• _PROBLEM STATEMENT_:
Everything from the line with "The 2010 Robert" through the last line of the records below should be copied exactly, both ends included.

• _DATA FOR THIS EXERCISE_:
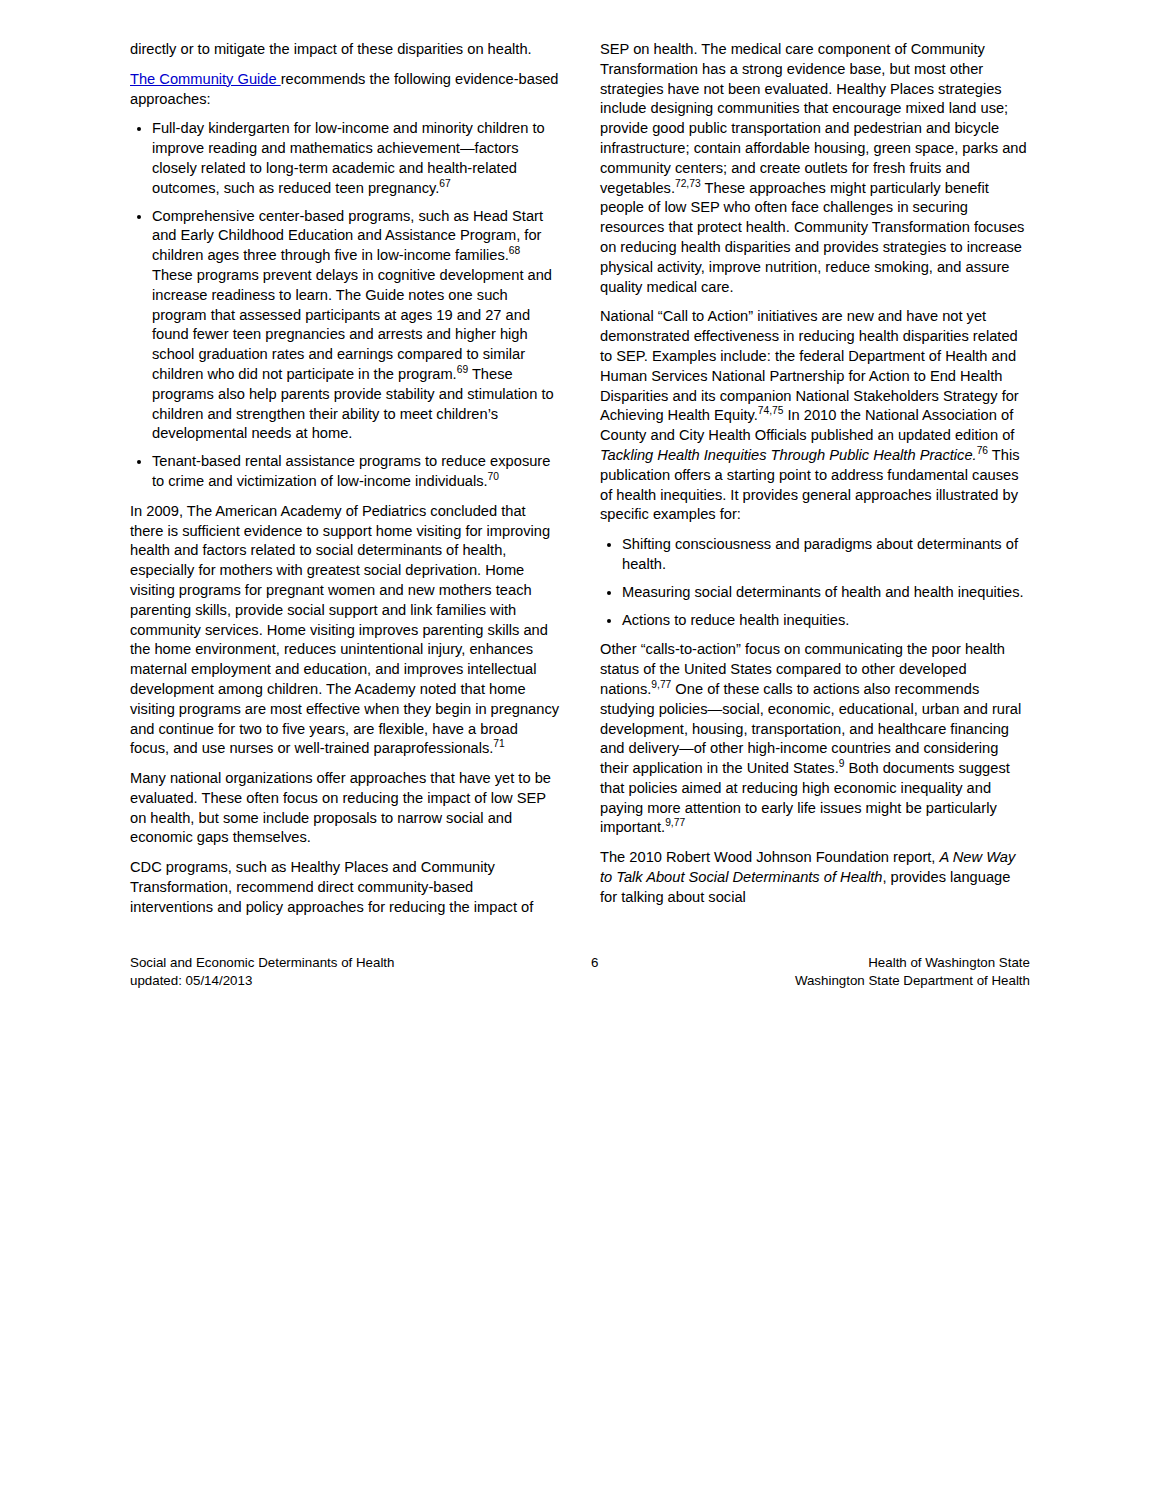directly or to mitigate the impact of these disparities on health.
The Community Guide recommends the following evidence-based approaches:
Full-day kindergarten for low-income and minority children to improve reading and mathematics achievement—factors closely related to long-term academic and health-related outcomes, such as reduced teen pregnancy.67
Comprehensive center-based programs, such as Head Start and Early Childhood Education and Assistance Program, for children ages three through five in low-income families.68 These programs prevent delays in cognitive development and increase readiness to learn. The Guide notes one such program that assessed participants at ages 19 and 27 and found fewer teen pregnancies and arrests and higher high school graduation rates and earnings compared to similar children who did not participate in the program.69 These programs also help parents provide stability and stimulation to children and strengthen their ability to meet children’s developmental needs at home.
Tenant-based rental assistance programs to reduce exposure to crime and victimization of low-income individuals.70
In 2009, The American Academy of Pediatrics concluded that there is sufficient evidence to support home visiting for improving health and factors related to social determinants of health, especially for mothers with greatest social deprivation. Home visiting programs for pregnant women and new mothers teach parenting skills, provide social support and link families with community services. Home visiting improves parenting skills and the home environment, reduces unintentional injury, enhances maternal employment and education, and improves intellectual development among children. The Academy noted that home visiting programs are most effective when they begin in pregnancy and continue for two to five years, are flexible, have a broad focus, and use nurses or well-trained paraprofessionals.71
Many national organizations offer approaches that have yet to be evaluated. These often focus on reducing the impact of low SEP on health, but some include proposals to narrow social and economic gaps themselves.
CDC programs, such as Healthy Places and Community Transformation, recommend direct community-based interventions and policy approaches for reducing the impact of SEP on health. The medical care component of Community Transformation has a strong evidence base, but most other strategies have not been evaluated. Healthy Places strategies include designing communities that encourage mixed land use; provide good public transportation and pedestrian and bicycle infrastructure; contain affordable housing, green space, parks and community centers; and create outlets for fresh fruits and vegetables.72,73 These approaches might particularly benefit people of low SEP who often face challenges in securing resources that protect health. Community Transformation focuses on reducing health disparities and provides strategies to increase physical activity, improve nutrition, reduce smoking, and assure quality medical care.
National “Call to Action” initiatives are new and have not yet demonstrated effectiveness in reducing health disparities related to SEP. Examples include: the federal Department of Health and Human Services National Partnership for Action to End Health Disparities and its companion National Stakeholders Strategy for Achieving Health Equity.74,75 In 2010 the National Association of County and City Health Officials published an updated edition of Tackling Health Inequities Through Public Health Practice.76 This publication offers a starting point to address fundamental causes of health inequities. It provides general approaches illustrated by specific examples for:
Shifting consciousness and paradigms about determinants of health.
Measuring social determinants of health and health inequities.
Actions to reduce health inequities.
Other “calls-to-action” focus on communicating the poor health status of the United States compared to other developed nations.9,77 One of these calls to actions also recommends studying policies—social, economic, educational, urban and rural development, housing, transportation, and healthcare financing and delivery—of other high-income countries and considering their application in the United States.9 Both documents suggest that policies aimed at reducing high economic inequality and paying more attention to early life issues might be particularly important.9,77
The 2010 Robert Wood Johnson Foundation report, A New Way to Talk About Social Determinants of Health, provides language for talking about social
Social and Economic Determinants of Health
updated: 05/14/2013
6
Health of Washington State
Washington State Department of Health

• _OUTPUT FOR THIS TASK_:
The 2010 Robert Wood Johnson Foundation report, A New Way to Talk About Social Determinants of Health, provides language for talking about social
Social and Economic Determinants of Health
updated: 05/14/2013
6
Health of Washington State
Washington State Department of Health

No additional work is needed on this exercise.